D’altronde questo è anche un concerto prenatalizio. Cosa è il Natale per lei?
«Il Natale è una cosa bella che spesso dimentichiamo, come tutte le cose belle. Natale è una di quelle feste che un po’ tutti sentono di qualunque religione siano, è impressionante. È contagioso perché si basa sul riunirsi, non sul celebrare, ma sul festeggiare. È una festa che parla di nascere. Io ho dedicato un brano al “sesto respiro”, all’ultimo respiro, quello che continua a vagare dopo la morte e attraverso cui continuiamo ad esistere. Nascere invece è il primo respiro. Quest’anno festeggerò alla grande il Natale, perché negli ultimi anni non ho potuto farlo: nella mia casa di Bologna ho fatto un grande albero, un presepe e farò una festa con tutti gli amici».
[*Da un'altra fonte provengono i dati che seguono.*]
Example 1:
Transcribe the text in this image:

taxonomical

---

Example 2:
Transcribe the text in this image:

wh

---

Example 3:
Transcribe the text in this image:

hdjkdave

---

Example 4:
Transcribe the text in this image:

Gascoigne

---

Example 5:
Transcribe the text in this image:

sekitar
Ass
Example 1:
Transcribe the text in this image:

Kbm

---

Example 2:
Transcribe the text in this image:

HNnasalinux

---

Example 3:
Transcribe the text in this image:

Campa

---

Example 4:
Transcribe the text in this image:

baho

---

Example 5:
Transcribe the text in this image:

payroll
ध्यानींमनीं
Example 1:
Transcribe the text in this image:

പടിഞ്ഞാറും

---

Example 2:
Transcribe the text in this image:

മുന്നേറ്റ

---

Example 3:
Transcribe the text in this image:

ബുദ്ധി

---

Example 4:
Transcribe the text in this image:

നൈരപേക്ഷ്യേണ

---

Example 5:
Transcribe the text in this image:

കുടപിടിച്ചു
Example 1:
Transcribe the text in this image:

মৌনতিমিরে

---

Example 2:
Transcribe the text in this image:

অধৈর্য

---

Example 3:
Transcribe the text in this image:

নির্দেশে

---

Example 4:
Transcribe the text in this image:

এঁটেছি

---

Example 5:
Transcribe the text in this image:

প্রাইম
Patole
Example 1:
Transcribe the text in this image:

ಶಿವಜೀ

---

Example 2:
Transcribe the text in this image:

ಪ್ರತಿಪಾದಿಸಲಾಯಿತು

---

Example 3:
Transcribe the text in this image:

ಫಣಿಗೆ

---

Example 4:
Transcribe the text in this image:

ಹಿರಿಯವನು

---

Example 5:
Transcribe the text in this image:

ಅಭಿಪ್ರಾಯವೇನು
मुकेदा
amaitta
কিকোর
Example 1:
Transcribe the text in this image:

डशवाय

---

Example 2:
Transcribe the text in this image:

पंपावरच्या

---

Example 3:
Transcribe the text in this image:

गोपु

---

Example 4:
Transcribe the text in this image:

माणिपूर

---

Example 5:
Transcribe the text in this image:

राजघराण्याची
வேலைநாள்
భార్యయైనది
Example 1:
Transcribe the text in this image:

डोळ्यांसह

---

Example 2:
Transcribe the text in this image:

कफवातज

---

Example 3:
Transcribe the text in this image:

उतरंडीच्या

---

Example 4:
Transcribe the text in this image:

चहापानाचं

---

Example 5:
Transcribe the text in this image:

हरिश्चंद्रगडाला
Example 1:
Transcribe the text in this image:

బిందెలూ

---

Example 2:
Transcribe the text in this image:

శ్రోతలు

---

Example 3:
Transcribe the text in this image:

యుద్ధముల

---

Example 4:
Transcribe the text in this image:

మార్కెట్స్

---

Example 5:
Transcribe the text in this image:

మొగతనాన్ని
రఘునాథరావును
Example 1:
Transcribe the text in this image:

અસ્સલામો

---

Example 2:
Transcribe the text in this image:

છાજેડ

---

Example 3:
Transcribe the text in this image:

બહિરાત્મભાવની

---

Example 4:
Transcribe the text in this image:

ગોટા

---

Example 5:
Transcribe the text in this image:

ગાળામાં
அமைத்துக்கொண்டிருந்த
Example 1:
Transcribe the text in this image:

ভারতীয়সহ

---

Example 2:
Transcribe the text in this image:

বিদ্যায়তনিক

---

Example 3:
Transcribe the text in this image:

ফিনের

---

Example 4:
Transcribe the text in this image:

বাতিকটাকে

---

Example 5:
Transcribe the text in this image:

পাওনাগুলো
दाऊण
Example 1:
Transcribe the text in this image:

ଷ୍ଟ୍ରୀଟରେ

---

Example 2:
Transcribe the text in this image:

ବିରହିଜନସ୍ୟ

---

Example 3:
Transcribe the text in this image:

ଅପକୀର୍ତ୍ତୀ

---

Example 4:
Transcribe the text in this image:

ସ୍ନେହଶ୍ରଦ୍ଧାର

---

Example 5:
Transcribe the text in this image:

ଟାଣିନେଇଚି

E con Gesù lei come si rapporta?
«Gesù mi sta molto simpatico e sono convinto che i principi della cristianità siano universali. Se non ci fosse stato Gesù non ci sarebbe stata la frase “Donarsi agli altri”».
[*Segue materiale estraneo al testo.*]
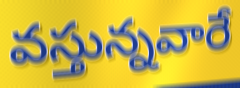
వస్తున్నవారే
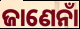
ଜାଣେନାଁ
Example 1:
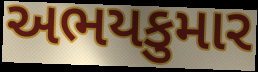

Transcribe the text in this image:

અભયકુમાર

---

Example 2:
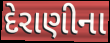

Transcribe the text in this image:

દેરાણીના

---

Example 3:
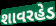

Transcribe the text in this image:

શાવરહેડ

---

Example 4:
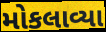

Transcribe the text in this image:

મોકલાવ્યા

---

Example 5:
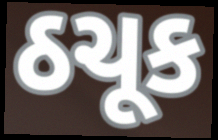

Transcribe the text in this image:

ઠચૂક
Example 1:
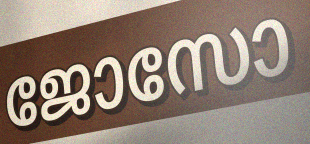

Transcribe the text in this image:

ജോസോ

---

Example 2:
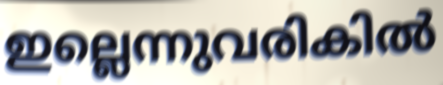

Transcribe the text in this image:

ഇല്ലെന്നുവരികിൽ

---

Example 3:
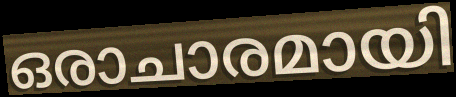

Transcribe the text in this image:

ഒരാചാരമായി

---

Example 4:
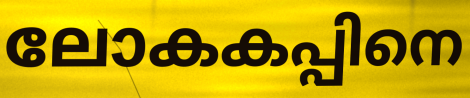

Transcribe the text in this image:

ലോകകപ്പിനെ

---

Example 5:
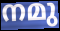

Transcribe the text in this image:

നമു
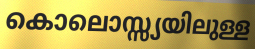
കൊലൊസ്സ്യയിലുള്ള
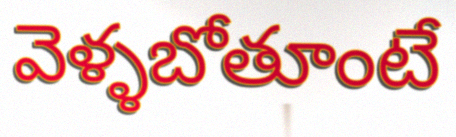
వెళ్ళబోతూంటే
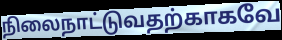
நிலைநாட்டுவதற்காகவே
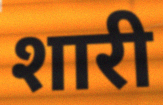
शारी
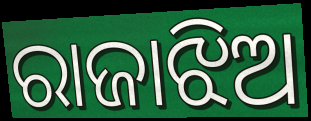
ରାଜାଝିଅ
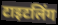
टाइटलिंग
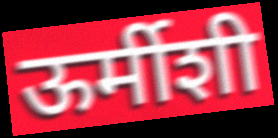
ऊर्मीशी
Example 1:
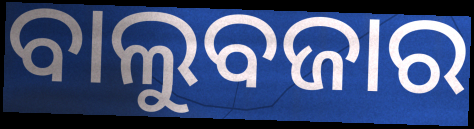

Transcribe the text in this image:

ବାଲୁବଜାର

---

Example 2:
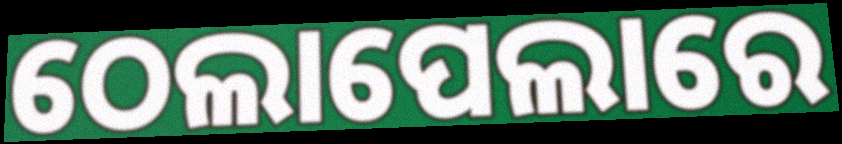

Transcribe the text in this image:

ଠେଲାପେଲାରେ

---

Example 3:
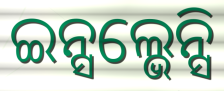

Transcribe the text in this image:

ଇନ୍ସଲ୍ଭେନ୍ସି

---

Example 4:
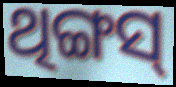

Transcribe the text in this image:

ଥିଙ୍ଗସ୍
Il dono e la fratellanza sono anche concetti che lei ribadirà con la musica stasera.
«Lo dice lo stesso brano Fratres di Arvo Pärt. Ho fatto una piccola cosa iconoclasta, gli ho aggiunto un testo. La musica mi aiuta a studiare, a scoprire cose e a tirarmi le orecchie per quanto sono ignorante. Così ho scoperto un inno di Pascoli dedicato ai caduti, Corda fratres, che parla di fratellanza. Dice che per quanto differenti siamo, siamo uniti da una sola faccia, la faccia dei fratelli. La fratellanza è il ricordarsi di essere fratelli, il riconoscersi nell’altro non solo comprenderlo e tollerarlo. Oggi bisognerebbe riconoscere che i problemi che ci sono nelle terre martoriate dalla guerra sono anche i nostri. Ai ricordi dopo un bombardamento di un veterano di guerra che ho conosciuto è anche ispirata la mia composizione Split, postcards from far way».
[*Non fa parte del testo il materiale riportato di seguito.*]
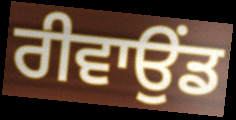
ਰੀਵਾਉਂਡ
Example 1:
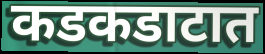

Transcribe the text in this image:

कडकडाटात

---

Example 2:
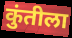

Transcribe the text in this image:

कुंतीला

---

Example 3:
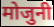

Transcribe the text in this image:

मोजुनी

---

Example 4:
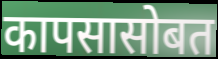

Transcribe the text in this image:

कापसासोबत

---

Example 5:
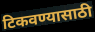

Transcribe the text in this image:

टिकवण्यासाठी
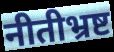
नीतीभ्रष्ट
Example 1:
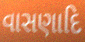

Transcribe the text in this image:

વાસણાદિ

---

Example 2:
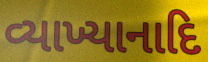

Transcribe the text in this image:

વ્યાખ્યાનાદિ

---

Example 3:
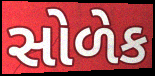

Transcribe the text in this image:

સોળેક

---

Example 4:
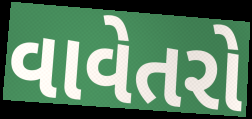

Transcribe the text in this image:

વાવેતરો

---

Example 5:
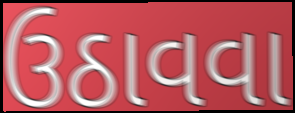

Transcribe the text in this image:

ઉઠાવવા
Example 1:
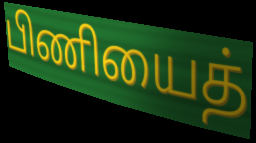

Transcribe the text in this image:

பிணியைத்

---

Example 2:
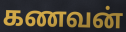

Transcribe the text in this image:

கணவன்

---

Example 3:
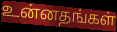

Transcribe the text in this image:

உன்னதங்கள்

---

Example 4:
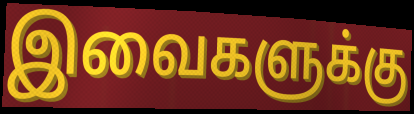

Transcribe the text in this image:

இவைகளுக்கு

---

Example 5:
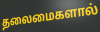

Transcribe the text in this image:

தலைமைகளால்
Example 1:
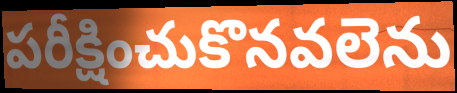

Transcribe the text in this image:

పరీక్షించుకొనవలెను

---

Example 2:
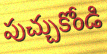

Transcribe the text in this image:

పుచ్చుకోండి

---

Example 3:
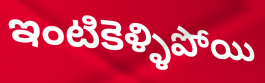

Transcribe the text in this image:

ఇంటికెళ్ళిపోయి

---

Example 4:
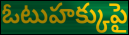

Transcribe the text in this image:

ఓటుహక్కుపై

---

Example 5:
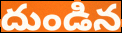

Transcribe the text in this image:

దుండిన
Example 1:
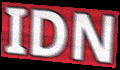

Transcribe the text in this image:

IDN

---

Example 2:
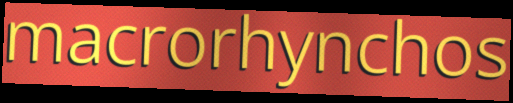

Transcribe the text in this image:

macrorhynchos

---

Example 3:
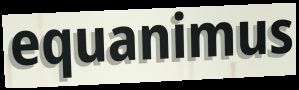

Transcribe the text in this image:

equanimus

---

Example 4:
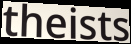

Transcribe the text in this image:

theists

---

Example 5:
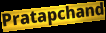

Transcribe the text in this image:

Il dolore, la forza di uscirne, la bellezza della fragilità si ritrovano spesso nei suoi brani...
«I miei brani parlano di eventi, umanità, esperienze, ricostruzioni. E anche di me, come Rain, in your black eyesche esprime in musica tutte le piogge che ci possono arrivare. Ma parla di me e di noi anche il mio amico Mendelssohn di cui eseguirò un capolavoro assoluto, la Sinfonia n 4 “Italiana”, dove esprime tutto l’amore per come vive la gente del nostro Paese. Ci ricorda che la bellezza è fragile e va protetta. Le cose belle sono fragili e tendiamo a dimenticarcene».
Nel suo ultimo album, lei invece parla di quello che lei vuole lasciare.
«Le cose che restano, si intitola. Io non ho la risposta, ma è una domanda che mi faccio e che bisogna farsi. Ma sono le cose che ti trovano. Io sono fortunato innanzitutto perché ho la musica che mi fa stare bene e che ci aiuta tutti a trascendere, a capire meglio l’altro, a non avere paura. E poi perché mi sono accorto che anche noi siamo qualcosa che resta nell’amore di qualcun altro. È una catena, e quel che resta è la vita».